__Data in this exercise__

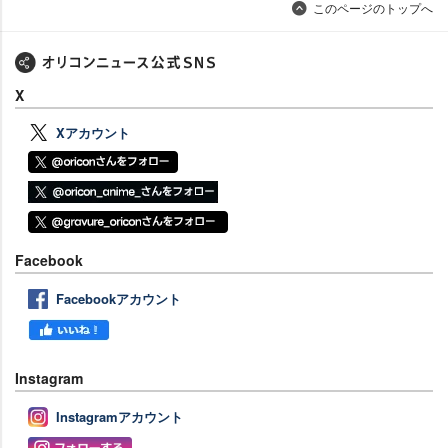
このページのトップへ
X
Xアカウント
Facebook
Facebookアカウント
Instagram
Instagramアカウント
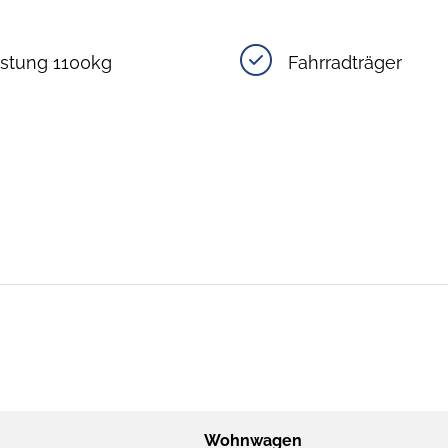
astung 1100kg
Fahrradträger
Wohnwagen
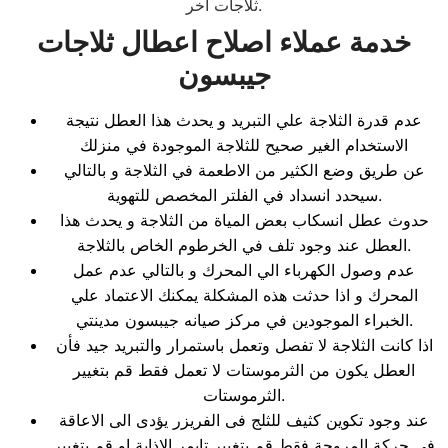
ثلاجات اخر.
خدمة عملاء اصلاح اعطال ثلاجات
جيبسون
عدم قدرة الثلاجة علي التبريد و يحدث هذا العطل نتيجة
الاستخدام الغير صحيح للثلاجة الموجودة في منزلك
عن طريق وضع الكثير من الاطعمة في الثلاجة و بالتالي
سيحدد انسداد في الفلتر المخصص للتهوية.
حدوث عطل انسكاب بعض المياة من الثلاجة و يحدث هذا
العطل عند وجود تلف في الخرطوم الخاص بالثلاجة.
عدم وصول الكهرباء الي المحرك و بالتالي عدم عمل
المحرك و اذا حدثت هذه المشكلة يمكنك الاعتماد علي
الخبراء الموجودين في مركز صيانه جيبسون مدينتي.
اذا كانت الثلاجة لا تفصل وتعمل باستمرار والتبريد جيد فأن
العطل يكون من الثرموستات لا تعمل فقط قم بتغيير
الثرموستات.
عند وجود تكوين كثيف للثلج فى الفريزر يؤدى الى الاعاقة
فى حركة المروحة فقط قم بتغيير تايمر الاذابة او قم بتغيير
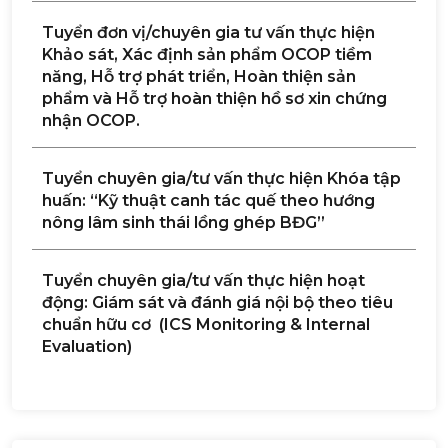
Tuyển đơn vị/chuyên gia tư vấn thực hiện
Khảo sát, Xác định sản phẩm OCOP tiềm
năng, Hỗ trợ phát triển, Hoàn thiện sản
phẩm và Hỗ trợ hoàn thiện hồ sơ xin chứng
nhận OCOP.
Tuyển chuyên gia/tư vấn thực hiện Khóa tập
huấn: “Kỹ thuật canh tác quế theo hướng
nông lâm sinh thái lồng ghép BĐG”
Tuyển chuyên gia/tư vấn thực hiện hoạt
động: Giám sát và đánh giá nội bộ theo tiêu
chuẩn hữu cơ (ICS Monitoring & Internal
Evaluation)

__Required work__
Output every entry above verbatim, but leave out the pictures.

__The completed task__
このページのトップへ
X
Xアカウント
Facebook
Facebookアカウント
Instagram
Instagramアカウント
astung 1100kg
Fahrradträger
Wohnwagen
ثلاجات اخر.
خدمة عملاء اصلاح اعطال ثلاجات
جيبسون
عدم قدرة الثلاجة علي التبريد و يحدث هذا العطل نتيجة
الاستخدام الغير صحيح للثلاجة الموجودة في منزلك
عن طريق وضع الكثير من الاطعمة في الثلاجة و بالتالي
سيحدد انسداد في الفلتر المخصص للتهوية.
حدوث عطل انسكاب بعض المياة من الثلاجة و يحدث هذا
العطل عند وجود تلف في الخرطوم الخاص بالثلاجة.
عدم وصول الكهرباء الي المحرك و بالتالي عدم عمل
المحرك و اذا حدثت هذه المشكلة يمكنك الاعتماد علي
الخبراء الموجودين في مركز صيانه جيبسون مدينتي.
اذا كانت الثلاجة لا تفصل وتعمل باستمرار والتبريد جيد فأن
العطل يكون من الثرموستات لا تعمل فقط قم بتغيير
الثرموستات.
عند وجود تكوين كثيف للثلج فى الفريزر يؤدى الى الاعاقة
فى حركة المروحة فقط قم بتغيير تايمر الاذابة او قم بتغيير
Tuyển đơn vị/chuyên gia tư vấn thực hiện
Khảo sát, Xác định sản phẩm OCOP tiềm
năng, Hỗ trợ phát triển, Hoàn thiện sản
phẩm và Hỗ trợ hoàn thiện hồ sơ xin chứng
nhận OCOP.
Tuyển chuyên gia/tư vấn thực hiện Khóa tập
huấn: “Kỹ thuật canh tác quế theo hướng
nông lâm sinh thái lồng ghép BĐG”
Tuyển chuyên gia/tư vấn thực hiện hoạt
động: Giám sát và đánh giá nội bộ theo tiêu
chuẩn hữu cơ (ICS Monitoring & Internal
Evaluation)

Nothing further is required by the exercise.